Testing may take place in a doctor’s office or hospital setting. It is painless and risk-free. Two sets of needle electrodes are used to test for nerve damage. One set of electrodes, which will be used to measure the electrophysiological response to stimuli, is attached to the patient’s scalp using conducting paste. The second set of electrodes is attached to the part of the body to be tested. The physician then records the amount of time it takes for the impulse generated by stimuli to reach the brain. Under normal circumstances, the process of signal transmission is instantaneous.
Auditory evoked potentials (also called brain stem auditory evoked response) are used to assess high-frequency hearing loss, diagnose any damage to the acoustic nerve and auditory pathways in the brainstem, and detect acoustic neuromas. The patient sits in a soundproof room and wears headphones. Clicking sounds are delivered one at a time to one ear while a masking sound is sent to the other ear. Each ear is usually tested twice, and the entire procedure takes about 45 minutes.
Visual evoked potentials detect loss of vision from optic nerve damage (in particular, damage caused by multiple sclerosis). The patient sits close to a screen and is asked to focus on the center of a shifting checkerboard pattern. Only one eye is tested at a time; the other eye is either kept closed or covered with a patch. Each eye is usually tested twice. Testing takes 30-45 minutes.
Somatosensory evoked potentials measure response from stimuli to the peripheral nerves and can detect nerve or spinal cord damage or nerve degeneration from multiple sclerosis and other degenerating diseases.
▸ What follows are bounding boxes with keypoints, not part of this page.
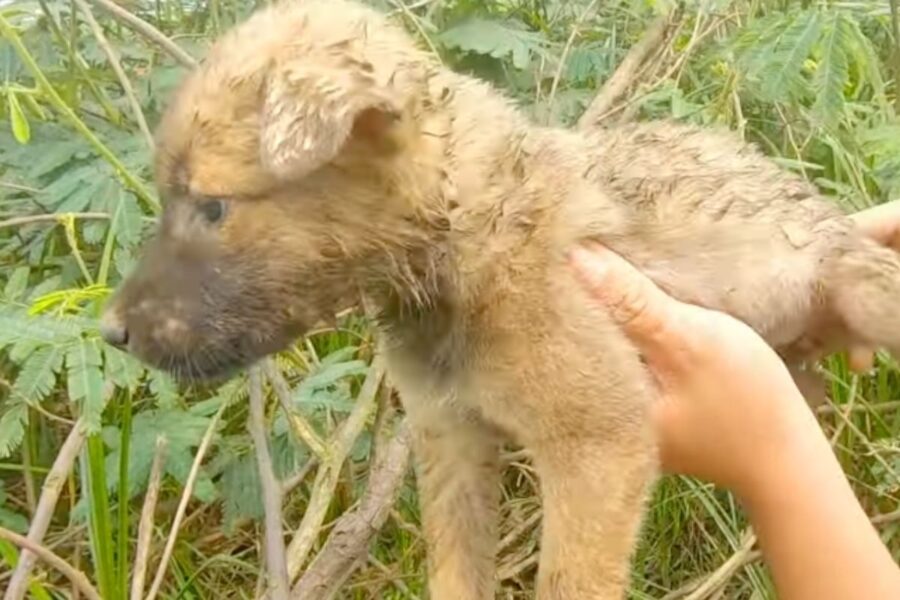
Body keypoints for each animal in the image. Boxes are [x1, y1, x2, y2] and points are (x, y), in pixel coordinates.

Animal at [100, 2, 900, 596]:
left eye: (212, 207)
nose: (112, 332)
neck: (456, 240)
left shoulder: (599, 442)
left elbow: (571, 583)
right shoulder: (448, 433)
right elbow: (456, 573)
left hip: (861, 287)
Tiny electrical shocks are delivered by electrode to a nerve in an arm or leg. Responses to the shocks, which may be delivered for more than a minute at a time, are recorded. This test usually lasts less than an hour.
Magnetic resonance imaging (MRI) uses computer-generated radio waves and a powerful magnetic field to produce detailed images of body structures including tissues, organs, bones, and nerves. Neurological uses include the diagnosis of brain and spinal cord tumors, eye disease, inflammation, infection, and vascular irregularities that may lead to stroke. MRI can also detect and monitor degenerative disorders such as multiple sclerosis and can document brain injury from trauma.
The equipment houses a hollow tube that is surrounded by a very large cylindrical magnet. The patient, who must remain still during the test, lies on a special table that is slid into the tube. The patient will be asked to remove jewelry, eyeglasses, removable dental work, or other items that might interfere with the magnetic imaging. The patient should wear a sweat shirt and sweat pants or other clothing free of metal eyelets or buckles. MRI scanning equipment creates a magnetic field around the body strong enough to temporarily realign water molecules in the tissues. A computer processes this resonance into either a three-dimensional picture or a two-dimensional “slice” of the tissue being scanned, and differentiates between bone, soft tissues and fluid-filled spaces by their water content and structural properties. A contrast dye may be used to enhance visibility of certain areas or tissues. The patient may hear grating or knocking noises when the magnetic field is turned on and off. (Patients may wear special earphones to block out the sounds.) Unlike CT scanning, MRI does not use ionizing radiation to produce images. Depending on the part(s) of the body to be scanned, MRI can take up to an hour to complete. The test is painless and risk-free, although persons who are obese or claustrophobic may find it somewhat uncomfortable.